Some lines in the listing below may include the string "family". How many are there? Give only the number.

**Supplied entries**
————

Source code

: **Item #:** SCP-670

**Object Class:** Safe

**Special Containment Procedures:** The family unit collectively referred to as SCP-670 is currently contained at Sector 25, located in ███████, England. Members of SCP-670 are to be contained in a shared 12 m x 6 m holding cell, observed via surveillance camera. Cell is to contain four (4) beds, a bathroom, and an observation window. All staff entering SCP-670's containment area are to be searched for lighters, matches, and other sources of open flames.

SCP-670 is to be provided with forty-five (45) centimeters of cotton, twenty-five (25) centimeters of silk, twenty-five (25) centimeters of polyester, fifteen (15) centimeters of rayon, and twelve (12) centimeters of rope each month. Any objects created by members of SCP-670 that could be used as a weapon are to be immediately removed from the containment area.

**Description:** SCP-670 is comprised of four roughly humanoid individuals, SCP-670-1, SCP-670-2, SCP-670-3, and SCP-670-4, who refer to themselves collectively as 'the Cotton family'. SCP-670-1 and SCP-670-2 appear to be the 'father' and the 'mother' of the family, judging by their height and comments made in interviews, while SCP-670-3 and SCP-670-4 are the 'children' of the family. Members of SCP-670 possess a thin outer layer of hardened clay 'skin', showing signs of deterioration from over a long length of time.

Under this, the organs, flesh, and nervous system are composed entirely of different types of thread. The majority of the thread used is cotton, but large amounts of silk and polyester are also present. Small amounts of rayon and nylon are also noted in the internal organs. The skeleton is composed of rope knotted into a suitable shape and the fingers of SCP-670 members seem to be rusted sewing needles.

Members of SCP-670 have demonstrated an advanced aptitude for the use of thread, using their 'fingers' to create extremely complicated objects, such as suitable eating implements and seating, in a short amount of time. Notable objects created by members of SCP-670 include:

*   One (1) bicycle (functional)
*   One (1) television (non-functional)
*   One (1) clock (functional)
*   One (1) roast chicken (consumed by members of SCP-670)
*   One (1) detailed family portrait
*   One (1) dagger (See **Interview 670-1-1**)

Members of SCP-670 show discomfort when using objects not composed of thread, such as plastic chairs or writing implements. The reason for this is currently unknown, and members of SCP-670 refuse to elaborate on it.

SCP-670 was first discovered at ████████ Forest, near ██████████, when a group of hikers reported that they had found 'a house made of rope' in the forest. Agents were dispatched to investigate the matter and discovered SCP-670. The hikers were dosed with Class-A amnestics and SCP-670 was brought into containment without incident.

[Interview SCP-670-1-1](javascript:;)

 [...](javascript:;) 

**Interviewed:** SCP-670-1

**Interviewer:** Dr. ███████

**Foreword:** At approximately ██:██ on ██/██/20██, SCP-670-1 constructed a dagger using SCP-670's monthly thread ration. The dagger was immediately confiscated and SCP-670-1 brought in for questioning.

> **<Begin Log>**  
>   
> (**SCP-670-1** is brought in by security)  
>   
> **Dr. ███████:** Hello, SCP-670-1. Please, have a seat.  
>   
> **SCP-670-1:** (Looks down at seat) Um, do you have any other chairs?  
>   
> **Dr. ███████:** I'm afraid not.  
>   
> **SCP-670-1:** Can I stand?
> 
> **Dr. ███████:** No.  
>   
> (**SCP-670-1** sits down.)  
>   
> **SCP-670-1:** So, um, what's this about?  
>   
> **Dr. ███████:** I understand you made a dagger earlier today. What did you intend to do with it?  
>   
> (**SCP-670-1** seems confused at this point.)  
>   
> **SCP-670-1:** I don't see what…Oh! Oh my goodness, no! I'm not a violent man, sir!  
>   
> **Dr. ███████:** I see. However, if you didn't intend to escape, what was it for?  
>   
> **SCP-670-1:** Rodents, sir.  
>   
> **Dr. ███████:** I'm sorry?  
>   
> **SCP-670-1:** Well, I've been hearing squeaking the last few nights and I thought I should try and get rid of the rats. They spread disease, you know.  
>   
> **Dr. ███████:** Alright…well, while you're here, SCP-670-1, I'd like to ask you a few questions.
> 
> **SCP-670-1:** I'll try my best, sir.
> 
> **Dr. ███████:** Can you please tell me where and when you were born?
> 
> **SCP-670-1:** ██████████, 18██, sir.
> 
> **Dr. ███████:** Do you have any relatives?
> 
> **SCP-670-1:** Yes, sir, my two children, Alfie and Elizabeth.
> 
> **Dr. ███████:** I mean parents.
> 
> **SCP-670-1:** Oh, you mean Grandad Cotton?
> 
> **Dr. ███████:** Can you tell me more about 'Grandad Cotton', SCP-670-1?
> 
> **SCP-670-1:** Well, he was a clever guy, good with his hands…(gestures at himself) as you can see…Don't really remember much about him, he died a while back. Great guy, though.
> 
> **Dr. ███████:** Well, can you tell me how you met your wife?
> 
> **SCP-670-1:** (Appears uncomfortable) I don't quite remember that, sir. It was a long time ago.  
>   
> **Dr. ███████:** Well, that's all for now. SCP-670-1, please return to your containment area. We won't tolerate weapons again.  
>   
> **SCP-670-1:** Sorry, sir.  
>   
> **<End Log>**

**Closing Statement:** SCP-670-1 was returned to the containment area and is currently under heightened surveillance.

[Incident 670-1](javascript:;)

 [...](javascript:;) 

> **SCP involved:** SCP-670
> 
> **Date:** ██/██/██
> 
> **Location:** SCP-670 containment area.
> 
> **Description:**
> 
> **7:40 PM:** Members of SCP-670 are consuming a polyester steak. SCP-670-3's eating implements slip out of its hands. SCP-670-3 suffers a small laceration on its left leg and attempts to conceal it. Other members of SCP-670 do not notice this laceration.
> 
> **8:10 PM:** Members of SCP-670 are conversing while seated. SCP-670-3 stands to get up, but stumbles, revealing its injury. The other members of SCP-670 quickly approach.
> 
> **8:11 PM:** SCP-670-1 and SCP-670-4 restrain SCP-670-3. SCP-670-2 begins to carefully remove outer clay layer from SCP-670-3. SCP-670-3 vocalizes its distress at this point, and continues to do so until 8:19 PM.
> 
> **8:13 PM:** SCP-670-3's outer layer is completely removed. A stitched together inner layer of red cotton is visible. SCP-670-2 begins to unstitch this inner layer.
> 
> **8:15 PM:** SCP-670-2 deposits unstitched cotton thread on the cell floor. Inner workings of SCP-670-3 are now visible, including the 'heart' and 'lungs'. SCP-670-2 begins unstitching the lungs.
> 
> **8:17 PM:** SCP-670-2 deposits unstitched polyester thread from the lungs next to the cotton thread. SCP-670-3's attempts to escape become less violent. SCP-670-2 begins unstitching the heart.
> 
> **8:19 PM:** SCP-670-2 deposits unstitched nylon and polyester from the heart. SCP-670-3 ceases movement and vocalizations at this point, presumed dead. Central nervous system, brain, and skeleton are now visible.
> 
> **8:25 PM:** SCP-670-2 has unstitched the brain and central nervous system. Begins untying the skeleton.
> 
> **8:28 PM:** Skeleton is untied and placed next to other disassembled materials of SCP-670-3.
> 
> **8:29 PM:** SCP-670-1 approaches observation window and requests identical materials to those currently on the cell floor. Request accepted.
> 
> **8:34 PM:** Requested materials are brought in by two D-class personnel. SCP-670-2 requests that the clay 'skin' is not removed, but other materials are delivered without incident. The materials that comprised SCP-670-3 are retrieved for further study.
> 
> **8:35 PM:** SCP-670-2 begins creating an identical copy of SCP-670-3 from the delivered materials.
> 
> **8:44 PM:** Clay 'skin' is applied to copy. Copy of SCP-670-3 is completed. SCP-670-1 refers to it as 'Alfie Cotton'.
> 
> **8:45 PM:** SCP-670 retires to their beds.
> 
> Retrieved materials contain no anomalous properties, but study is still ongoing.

————

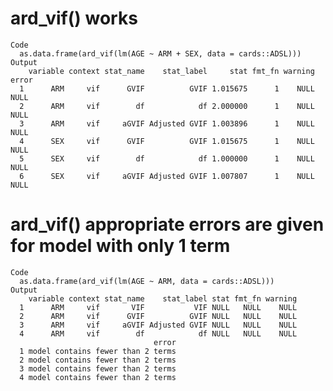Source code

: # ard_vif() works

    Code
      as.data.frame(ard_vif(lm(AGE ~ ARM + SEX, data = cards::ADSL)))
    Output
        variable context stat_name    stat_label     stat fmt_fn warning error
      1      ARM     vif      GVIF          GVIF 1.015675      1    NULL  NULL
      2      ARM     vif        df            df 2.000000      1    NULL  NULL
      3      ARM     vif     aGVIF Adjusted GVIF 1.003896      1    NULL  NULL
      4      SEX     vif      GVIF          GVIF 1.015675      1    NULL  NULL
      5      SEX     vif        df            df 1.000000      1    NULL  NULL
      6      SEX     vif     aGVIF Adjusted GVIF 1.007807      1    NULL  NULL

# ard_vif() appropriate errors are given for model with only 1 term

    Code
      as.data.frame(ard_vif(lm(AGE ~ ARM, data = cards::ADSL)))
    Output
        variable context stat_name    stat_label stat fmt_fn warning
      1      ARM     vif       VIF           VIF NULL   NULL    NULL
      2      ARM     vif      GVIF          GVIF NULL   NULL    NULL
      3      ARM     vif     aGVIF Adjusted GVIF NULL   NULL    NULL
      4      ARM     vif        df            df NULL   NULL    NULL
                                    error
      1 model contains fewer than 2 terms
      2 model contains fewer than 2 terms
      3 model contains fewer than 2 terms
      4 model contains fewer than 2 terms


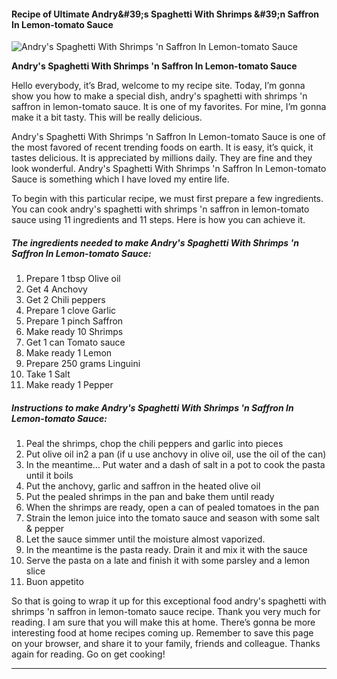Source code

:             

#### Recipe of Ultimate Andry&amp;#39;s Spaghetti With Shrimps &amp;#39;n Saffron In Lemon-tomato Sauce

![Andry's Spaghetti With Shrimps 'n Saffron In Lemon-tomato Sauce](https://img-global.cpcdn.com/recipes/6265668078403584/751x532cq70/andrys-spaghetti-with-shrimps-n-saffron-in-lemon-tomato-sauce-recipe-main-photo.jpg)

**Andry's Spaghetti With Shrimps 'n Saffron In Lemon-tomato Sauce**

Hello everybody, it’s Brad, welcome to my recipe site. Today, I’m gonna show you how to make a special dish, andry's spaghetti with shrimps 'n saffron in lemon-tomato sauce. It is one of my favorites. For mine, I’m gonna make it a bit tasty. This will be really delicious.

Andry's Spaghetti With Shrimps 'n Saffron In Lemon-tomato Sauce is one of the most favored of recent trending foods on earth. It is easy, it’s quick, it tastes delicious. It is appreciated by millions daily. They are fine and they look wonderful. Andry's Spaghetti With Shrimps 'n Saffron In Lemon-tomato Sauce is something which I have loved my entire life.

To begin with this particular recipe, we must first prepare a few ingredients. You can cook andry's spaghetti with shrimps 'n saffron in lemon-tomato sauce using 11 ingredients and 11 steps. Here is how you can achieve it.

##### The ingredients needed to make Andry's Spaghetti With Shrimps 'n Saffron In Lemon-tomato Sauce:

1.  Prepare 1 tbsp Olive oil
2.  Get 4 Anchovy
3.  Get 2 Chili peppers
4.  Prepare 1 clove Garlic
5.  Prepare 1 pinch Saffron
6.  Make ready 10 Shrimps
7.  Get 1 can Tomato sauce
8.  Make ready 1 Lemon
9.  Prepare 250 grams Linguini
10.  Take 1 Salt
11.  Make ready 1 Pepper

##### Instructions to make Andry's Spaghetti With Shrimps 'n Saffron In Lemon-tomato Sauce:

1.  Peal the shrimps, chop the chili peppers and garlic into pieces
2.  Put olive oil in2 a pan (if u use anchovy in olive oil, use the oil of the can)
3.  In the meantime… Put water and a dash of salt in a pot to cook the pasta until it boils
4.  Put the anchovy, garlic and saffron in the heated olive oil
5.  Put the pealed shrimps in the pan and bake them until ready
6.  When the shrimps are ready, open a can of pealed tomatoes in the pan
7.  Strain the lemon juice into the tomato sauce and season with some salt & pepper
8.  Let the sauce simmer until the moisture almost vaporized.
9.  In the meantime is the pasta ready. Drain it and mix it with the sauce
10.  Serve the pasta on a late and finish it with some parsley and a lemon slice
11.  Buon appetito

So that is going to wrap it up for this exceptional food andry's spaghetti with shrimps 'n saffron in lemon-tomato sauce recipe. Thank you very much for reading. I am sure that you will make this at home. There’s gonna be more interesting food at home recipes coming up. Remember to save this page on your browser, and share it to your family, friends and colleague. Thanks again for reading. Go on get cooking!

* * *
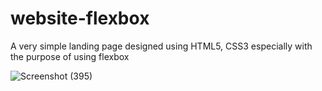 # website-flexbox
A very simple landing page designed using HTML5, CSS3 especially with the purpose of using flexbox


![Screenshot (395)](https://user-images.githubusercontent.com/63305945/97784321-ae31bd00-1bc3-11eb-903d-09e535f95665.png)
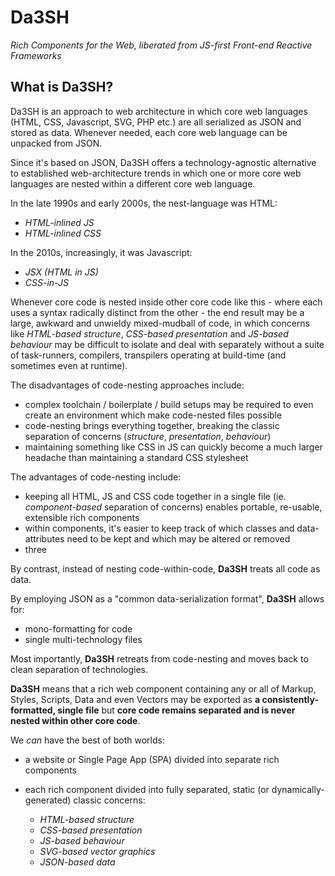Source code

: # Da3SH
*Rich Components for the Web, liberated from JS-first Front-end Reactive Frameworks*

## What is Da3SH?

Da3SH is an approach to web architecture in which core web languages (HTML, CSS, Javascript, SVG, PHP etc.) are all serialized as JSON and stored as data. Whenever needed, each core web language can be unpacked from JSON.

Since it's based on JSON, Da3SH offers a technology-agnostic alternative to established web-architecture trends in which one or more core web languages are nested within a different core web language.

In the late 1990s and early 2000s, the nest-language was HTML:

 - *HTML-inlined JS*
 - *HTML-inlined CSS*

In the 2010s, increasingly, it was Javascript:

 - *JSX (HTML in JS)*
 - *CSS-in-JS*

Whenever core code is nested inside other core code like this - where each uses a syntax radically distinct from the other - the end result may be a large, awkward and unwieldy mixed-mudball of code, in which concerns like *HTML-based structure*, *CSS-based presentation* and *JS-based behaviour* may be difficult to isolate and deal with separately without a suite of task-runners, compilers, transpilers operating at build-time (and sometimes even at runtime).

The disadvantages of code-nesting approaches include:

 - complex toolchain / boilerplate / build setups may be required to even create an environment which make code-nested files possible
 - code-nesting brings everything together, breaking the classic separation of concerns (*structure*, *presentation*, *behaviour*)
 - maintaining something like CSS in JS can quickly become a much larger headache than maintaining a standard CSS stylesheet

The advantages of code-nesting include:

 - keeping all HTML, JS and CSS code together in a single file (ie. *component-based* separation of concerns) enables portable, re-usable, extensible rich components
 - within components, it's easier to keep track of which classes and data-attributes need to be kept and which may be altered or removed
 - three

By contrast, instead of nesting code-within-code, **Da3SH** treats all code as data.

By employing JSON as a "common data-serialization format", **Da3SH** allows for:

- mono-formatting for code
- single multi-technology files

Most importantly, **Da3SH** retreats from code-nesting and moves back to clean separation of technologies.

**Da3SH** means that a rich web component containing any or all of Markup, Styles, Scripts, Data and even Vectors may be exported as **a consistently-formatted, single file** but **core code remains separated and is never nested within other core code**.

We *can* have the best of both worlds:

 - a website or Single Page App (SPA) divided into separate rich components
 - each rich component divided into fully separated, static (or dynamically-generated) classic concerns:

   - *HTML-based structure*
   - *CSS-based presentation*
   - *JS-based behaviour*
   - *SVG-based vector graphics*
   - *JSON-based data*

————

**Expected answer**
4